**WORK REQUIRED:** Present the lines of the records below as a Markdown table with two columns, Row and Line, giving each line a row number and leaving out any blank lines. Begin at the line that contains "genus: Noticastrum" and stop after the line that contains "locality: Estrada para".

(Extracted data entries)
==========
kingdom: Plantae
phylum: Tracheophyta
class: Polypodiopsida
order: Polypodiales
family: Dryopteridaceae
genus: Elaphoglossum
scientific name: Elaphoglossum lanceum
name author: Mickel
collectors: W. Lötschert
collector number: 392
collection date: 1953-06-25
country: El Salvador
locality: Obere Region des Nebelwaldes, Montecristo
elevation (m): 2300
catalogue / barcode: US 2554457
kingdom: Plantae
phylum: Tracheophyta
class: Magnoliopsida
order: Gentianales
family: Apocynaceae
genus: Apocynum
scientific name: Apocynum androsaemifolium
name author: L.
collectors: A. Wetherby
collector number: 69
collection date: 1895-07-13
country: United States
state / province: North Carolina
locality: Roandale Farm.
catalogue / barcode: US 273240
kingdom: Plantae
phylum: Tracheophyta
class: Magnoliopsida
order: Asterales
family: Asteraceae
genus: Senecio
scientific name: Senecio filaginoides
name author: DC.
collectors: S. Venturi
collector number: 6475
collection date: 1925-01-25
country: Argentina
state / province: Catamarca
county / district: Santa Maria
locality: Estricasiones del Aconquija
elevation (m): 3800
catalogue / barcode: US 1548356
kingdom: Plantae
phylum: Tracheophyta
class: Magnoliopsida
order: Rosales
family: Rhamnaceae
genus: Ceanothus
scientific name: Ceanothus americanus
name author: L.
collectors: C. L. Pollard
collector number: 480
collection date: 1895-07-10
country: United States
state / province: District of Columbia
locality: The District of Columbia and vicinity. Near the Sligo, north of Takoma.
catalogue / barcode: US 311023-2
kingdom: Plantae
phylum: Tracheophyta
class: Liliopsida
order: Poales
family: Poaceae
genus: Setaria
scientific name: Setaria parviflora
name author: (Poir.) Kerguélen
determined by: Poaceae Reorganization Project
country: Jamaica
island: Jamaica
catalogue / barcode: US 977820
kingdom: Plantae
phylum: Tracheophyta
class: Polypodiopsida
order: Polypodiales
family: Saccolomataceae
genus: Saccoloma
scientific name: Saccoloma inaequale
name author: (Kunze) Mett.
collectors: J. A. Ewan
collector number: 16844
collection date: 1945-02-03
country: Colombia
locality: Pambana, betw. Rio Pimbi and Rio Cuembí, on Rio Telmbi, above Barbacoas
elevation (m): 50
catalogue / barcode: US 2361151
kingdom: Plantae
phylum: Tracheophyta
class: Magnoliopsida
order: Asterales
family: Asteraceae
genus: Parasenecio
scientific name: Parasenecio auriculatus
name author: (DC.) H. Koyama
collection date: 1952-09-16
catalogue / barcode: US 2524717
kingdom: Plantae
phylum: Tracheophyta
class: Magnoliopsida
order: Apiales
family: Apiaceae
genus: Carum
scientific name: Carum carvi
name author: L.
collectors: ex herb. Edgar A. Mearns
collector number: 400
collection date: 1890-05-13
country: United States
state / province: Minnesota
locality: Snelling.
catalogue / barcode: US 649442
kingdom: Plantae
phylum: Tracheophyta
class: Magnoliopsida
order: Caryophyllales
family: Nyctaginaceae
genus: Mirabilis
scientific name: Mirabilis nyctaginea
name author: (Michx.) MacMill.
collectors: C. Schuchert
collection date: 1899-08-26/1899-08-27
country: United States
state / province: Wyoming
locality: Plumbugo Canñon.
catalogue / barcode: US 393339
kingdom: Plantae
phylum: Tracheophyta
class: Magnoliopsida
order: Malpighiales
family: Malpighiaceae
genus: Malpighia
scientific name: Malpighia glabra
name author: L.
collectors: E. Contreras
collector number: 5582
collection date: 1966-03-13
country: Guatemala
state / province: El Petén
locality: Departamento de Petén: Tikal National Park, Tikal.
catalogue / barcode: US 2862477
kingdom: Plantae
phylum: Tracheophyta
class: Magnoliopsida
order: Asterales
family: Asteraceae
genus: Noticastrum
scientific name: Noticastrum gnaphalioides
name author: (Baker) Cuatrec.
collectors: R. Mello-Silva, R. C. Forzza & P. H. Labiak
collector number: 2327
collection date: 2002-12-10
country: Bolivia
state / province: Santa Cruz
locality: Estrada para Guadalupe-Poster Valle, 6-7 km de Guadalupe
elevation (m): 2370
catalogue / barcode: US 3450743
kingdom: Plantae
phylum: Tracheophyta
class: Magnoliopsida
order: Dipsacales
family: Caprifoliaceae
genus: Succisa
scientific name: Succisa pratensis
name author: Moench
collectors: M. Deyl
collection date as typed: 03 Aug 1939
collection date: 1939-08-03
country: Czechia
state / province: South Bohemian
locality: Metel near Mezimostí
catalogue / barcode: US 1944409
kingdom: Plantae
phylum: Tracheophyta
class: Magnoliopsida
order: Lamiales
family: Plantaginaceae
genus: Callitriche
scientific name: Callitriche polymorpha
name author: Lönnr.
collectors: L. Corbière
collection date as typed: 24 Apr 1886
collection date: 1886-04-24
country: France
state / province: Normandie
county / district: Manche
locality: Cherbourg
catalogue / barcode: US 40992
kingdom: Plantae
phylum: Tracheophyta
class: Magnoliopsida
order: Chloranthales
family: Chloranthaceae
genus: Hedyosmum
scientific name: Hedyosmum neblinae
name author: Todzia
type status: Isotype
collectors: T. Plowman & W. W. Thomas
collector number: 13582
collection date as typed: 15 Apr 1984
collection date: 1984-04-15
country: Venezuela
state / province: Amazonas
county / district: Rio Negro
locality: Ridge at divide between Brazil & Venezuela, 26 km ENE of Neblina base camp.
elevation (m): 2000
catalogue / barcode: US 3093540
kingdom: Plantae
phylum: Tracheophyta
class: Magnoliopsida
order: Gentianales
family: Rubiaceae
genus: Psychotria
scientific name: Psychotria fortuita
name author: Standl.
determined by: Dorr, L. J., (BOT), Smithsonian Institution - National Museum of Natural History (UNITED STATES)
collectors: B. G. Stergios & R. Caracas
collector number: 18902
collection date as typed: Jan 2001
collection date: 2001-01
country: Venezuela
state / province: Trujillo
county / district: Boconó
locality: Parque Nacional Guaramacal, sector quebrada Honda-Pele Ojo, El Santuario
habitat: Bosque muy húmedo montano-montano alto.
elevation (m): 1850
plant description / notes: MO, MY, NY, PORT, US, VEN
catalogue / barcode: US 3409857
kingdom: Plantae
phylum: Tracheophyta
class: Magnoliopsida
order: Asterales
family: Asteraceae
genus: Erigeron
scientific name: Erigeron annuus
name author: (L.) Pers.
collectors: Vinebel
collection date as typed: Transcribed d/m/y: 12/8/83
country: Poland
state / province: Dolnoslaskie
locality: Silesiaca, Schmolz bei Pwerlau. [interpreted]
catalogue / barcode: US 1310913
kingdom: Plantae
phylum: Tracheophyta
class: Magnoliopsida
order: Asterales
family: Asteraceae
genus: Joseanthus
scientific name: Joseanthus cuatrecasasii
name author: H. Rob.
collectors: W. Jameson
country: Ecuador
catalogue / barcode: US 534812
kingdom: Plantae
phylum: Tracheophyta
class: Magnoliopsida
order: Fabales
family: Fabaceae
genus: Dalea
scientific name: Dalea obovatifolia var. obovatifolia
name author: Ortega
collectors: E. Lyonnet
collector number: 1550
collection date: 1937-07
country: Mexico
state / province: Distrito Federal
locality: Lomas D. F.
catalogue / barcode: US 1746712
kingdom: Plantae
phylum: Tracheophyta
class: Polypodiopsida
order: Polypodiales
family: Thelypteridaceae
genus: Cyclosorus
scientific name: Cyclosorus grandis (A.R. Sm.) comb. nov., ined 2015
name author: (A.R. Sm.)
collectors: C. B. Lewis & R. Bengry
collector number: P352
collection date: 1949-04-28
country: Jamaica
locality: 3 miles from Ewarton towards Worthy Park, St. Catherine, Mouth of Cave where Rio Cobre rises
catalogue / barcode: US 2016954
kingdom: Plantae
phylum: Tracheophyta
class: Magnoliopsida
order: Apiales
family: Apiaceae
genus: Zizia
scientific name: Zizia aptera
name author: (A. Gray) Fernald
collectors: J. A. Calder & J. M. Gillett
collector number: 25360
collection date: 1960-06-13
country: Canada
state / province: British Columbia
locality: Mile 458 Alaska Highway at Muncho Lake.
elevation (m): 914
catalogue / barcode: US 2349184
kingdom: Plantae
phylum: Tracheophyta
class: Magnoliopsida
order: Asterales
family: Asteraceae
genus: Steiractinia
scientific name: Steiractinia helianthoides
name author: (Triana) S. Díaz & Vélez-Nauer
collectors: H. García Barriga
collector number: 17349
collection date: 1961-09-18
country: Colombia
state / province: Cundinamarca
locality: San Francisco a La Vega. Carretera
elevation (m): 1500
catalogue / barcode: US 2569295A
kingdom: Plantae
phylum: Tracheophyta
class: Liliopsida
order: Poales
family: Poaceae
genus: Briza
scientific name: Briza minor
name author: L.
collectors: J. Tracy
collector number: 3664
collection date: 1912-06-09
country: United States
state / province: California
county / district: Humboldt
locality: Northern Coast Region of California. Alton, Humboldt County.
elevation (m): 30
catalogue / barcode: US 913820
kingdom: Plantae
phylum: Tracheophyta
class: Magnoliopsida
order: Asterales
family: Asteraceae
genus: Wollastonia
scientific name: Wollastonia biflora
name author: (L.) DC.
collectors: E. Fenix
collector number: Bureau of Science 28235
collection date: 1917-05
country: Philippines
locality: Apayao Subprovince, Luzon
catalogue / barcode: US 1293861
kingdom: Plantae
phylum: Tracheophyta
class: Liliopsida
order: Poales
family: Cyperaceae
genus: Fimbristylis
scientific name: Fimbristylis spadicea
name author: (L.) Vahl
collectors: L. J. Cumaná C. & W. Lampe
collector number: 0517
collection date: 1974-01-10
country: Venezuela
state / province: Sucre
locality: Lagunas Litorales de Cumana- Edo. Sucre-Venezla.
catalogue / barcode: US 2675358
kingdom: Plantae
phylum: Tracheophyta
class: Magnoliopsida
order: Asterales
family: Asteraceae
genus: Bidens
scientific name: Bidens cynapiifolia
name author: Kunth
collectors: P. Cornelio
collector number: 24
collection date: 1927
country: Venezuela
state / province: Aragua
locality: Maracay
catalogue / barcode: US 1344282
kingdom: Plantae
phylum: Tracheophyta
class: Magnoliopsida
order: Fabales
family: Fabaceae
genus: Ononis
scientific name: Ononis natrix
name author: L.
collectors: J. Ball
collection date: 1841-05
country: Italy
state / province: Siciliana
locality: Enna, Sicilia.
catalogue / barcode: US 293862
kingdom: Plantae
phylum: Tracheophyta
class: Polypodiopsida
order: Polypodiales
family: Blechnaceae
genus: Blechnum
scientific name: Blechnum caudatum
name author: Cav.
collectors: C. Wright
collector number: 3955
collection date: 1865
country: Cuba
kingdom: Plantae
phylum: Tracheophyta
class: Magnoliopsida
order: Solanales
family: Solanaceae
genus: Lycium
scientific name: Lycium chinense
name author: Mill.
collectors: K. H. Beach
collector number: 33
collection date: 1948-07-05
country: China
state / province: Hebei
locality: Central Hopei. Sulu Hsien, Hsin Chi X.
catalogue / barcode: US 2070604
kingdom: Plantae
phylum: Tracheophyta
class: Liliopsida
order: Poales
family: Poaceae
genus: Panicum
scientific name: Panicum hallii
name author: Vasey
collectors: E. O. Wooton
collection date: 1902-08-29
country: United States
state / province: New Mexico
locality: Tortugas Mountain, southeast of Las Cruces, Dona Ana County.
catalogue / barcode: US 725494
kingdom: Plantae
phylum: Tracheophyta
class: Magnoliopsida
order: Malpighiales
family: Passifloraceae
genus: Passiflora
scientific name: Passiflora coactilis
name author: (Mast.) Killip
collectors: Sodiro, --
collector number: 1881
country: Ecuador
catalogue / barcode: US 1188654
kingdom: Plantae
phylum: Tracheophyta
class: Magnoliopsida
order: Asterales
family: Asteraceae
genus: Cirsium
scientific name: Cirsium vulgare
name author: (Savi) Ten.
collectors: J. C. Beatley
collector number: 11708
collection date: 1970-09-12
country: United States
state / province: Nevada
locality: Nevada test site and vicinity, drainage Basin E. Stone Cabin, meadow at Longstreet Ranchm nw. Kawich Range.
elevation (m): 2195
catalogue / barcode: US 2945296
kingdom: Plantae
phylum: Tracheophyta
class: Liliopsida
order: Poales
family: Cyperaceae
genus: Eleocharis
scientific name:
==========
**WRITTEN SOLUTION:**
| Row | Line |
|---|---|
| 1 | genus: Noticastrum |
| 2 | scientific name: Noticastrum gnaphalioides |
| 3 | name author: (Baker) Cuatrec. |
| 4 | collectors: R. Mello-Silva, R. C. Forzza & P. H. Labiak |
| 5 | collector number: 2327 |
| 6 | collection date: 2002-12-10 |
| 7 | country: Bolivia |
| 8 | state / province: Santa Cruz |
| 9 | locality: Estrada para Guadalupe-Poster Valle, 6-7 km de Guadalupe |